СПИСОК ЗАДАНИЙ
**1.** Сколько подносов подавали каждому едоку на банкетах хондзэн согласно тексту о японской кухне?
**2.** Перепишите без изменений отрывок из текста о японской кухне: начните с того места, где стоят слова «Нетрудно представить, в», и остановитесь после слов «по сей день.».

ВЫБРАННЫЙ ТЕКСТ
Нетрудно представить, в какую многосложную пьесу превращались при таком подходе парадные банкеты императорской Японии. Хондзэн, сформировавшийся кодифицированный тип аристократической кухни, был праздником мелкой моторики, устного счета и тайного смысла. Общего стола на этих банкетах не было: каждому едоку подавалось три, пять или семь подносов с мисочками (по пять-семь на каждом), причем традиция предписывала определенный тип блюд для каждого из углов каждого из подносов, а также строгую очередность блюд и правила их сочетаемости — в зависимости от сезона, местности, случая и пр. И каждое из блюд что-то сообщало едоку — это свойство японская еда сохранила по сей день.
«В лучших своих проявлениях блюда японской кухни неразрывно связаны с эстетикой, религией, традициями и историей страны. Они навевают воспоминания о смене времен года, чьем-то детстве, о шторме на море. Кусочек рыбного фарша в виде кленового листочка, тонко окрашенный алым и оранжевым, — чтобы отпраздновать приход осени. Маленький домик, вылепленный из наструганного льда, с маленькой же рыбкой внутри из растертого каштана и с каштаном, сделанным из рыбьего фарша. И все это лишь для того, чтобы напомнить уважаемому гостю, что он родился на далеком северном острове…»Из предисловия к работе Цудзи Сидзуо «Японская кухня» (1978)

ИСХОДНЫЕ МАТЕРИАЛЫ
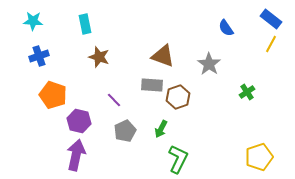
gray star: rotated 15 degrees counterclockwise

ОТВЕТЫ К ЗАДАНИЯМ
**1.** Три, пять или семь подносов.

**2.**
Нетрудно представить, в какую многосложную пьесу превращались при таком подходе парадные банкеты императорской Японии. Хондзэн, сформировавшийся кодифицированный тип аристократической кухни, был праздником мелкой моторики, устного счета и тайного смысла. Общего стола на этих банкетах не было: каждому едоку подавалось три, пять или семь подносов с мисочками (по пять-семь на каждом), причем традиция предписывала определенный тип блюд для каждого из углов каждого из подносов, а также строгую очередность блюд и правила их сочетаемости — в зависимости от сезона, местности, случая и пр. И каждое из блюд что-то сообщало едоку — это свойство японская еда сохранила по сей день.